Karena hari pertama adalah tes administrasi jadi hari itu Juna dan ibunya harus menunggu sampai jam 14.00 untuk mengetahui apakah Juna di terima untuk tes hari berikutnya, dan Alhamdulillah Juna lulus administrasi.
Hari kedua pun sama Juna dan ibunya bangun pagi pagi dan menyiapkan diri karna pengumuman kemarin dari sekolah itu adalah tes lari, squad jump, renang, push up, restock dll, sekitar jam 12.00 semua pendaftar kumpul di lapangan sekolah untuk mendengarkan pengumuman, dan Alhamdulillah terdengar suara speaker yang menyebut nama Juna di nyatakan lulus tanpa membayar biaya sekolah karena Juna termasuk kategori anak berprestasi. Kenyataannya Juna memiliki banyak piagam prestasi sebagai juara sepak bola nasional, sungguh beruntung dan bangga sang ibunda melihatJuna berada di depan teman- temannya, tanpa seorang ayah ibunya bisa menjadikan Juna anak yang berprestasi lebih dari teman-temannya.

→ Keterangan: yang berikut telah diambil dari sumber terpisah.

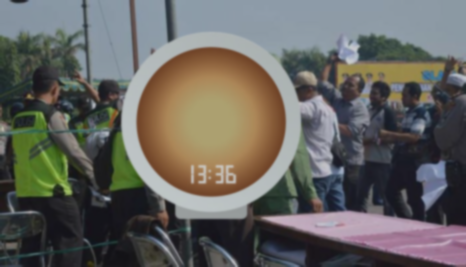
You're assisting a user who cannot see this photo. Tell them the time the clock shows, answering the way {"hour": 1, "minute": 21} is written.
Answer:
{"hour": 13, "minute": 36}
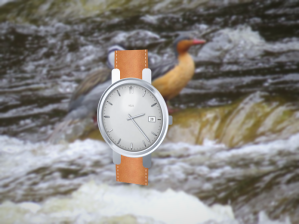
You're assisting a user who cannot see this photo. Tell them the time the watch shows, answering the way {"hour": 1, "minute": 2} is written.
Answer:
{"hour": 2, "minute": 23}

Dua tahun di sekolah SMK Pelayaran tiba saatnya Juna kerja praktik di kapal dan Alhamdulillah selama di kapal Juna juga menjadi anak yang penurut ke senior dan para ABK kapal, 6 bulan di kapal tiba akhirnya Juna mengakhiri masa praktiknya, seluruh ABK kapal merasa berat ditinggalkan Juna, hingga sang Nahkoda menyuruh Juna untuk ikut bekerja di kapal tersebut setelah lulus di sekolah SMK Pelayaran.

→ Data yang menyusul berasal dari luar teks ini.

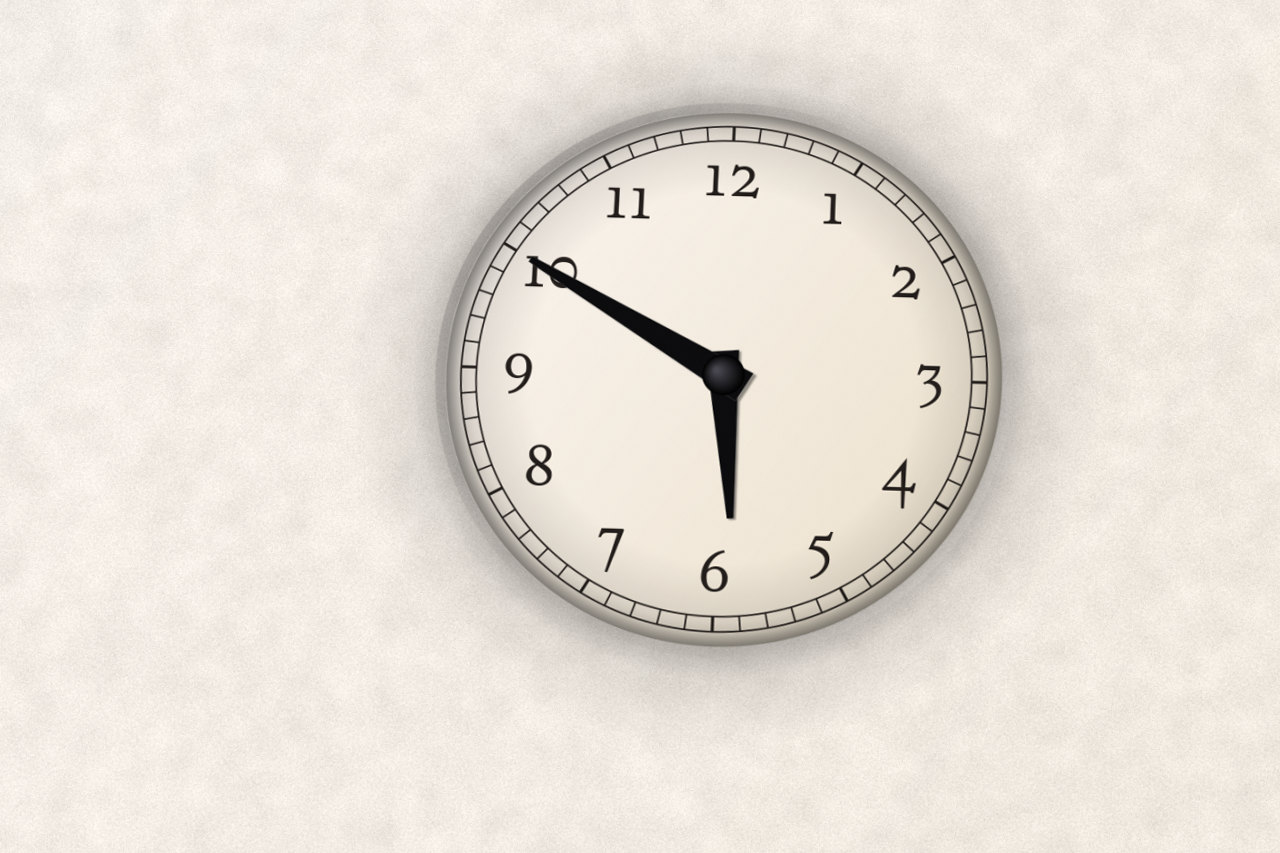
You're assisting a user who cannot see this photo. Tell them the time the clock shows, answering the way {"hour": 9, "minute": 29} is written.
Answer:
{"hour": 5, "minute": 50}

Akhirnya Juna lulus dengan nilai A dan mendapat bea siswa untuk masuk ke Akademi Pelayaran Surabaya, 4 tahun kuliah akhirnya Juna wisuda dengan nilai Coumlaude (Sangat Memuaskan) dan , selepas wisuda Juna diterima belekerja setelah menyingkirkan saingan-saingannya selama mengikuti tes saringan di PT. PELNI dan bekerja di kapal niaga perusahaan milik Negara tersebut dan sebagai NAKHODA. Sang ibu sangat bangga dengan Juna, ibu Juna tak menyangka kalau anaknya Juna akan merubah kehidupannya menjadi lebih bahagia walaupun tanpa sosok ayah.